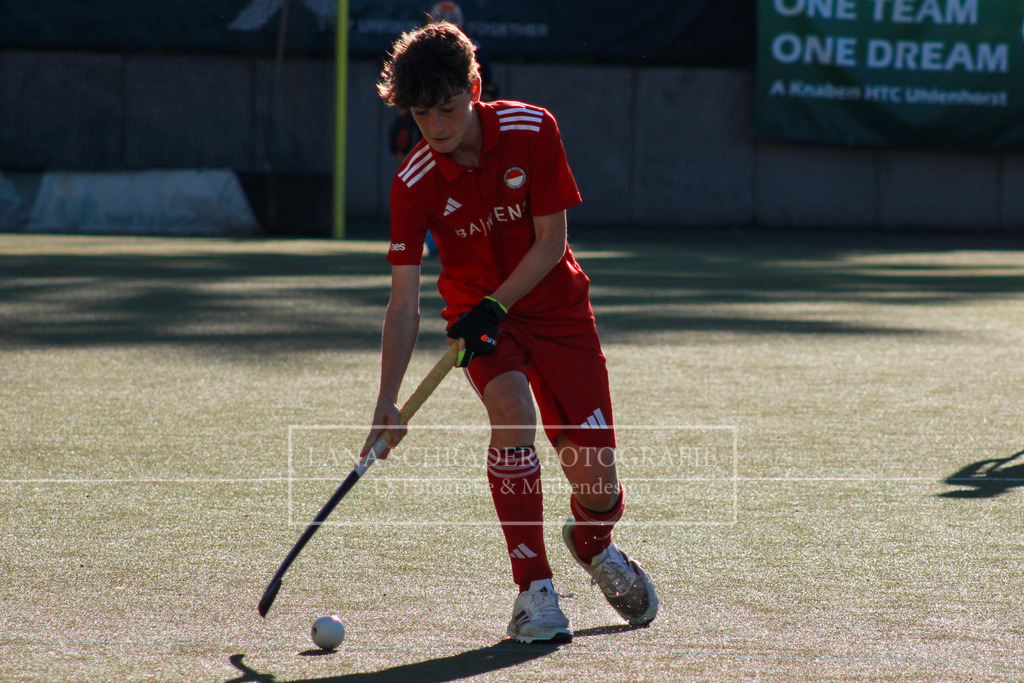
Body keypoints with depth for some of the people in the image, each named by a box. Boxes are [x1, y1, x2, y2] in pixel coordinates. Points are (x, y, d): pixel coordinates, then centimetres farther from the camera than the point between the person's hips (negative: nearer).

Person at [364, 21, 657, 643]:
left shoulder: (532, 131, -18)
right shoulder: (415, 183, -18)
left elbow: (552, 242, -13)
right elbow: (404, 303, -18)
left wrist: (493, 307, -25)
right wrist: (387, 401, -28)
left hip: (555, 305, 0)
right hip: (475, 310, 0)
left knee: (597, 485, -7)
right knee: (512, 411, -33)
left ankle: (594, 543, 33)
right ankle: (535, 590, -23)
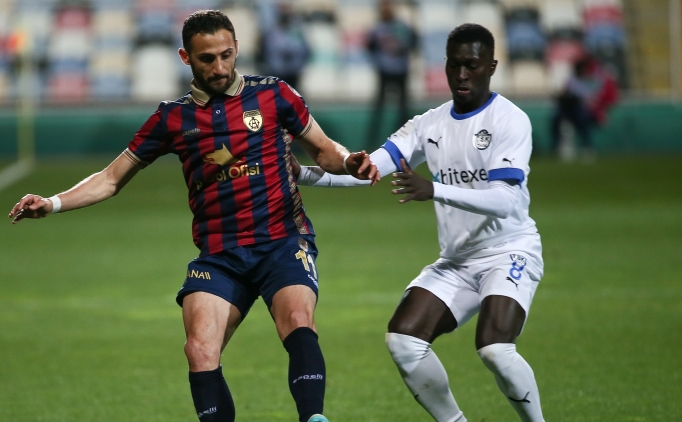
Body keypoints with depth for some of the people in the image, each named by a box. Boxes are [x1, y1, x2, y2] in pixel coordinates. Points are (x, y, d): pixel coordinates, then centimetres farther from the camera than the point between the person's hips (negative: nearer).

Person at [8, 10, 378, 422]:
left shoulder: (272, 94, 5)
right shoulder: (174, 117, 9)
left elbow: (324, 149, 14)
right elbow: (112, 179, 17)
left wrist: (349, 162, -9)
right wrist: (52, 204, 4)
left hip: (283, 242, -2)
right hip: (218, 255, 2)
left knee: (298, 320, -30)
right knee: (200, 352, -19)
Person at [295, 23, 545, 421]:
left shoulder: (510, 120, -12)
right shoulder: (430, 124, 6)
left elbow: (505, 201, -25)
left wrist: (433, 190, -37)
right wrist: (305, 173, -18)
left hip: (510, 251, -6)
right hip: (456, 260, 6)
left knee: (495, 350, -27)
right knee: (403, 339, -11)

**********

## EXERCISE GOAL
Set down exactly the lines that begin with the one containing "left wrist: (433, 190, -37)" and end with the last line above, and no others.

## ANSWER TO THE PROBLEM
left wrist: (433, 190, -37)
right wrist: (305, 173, -18)
left hip: (510, 251, -6)
right hip: (456, 260, 6)
left knee: (495, 350, -27)
right knee: (403, 339, -11)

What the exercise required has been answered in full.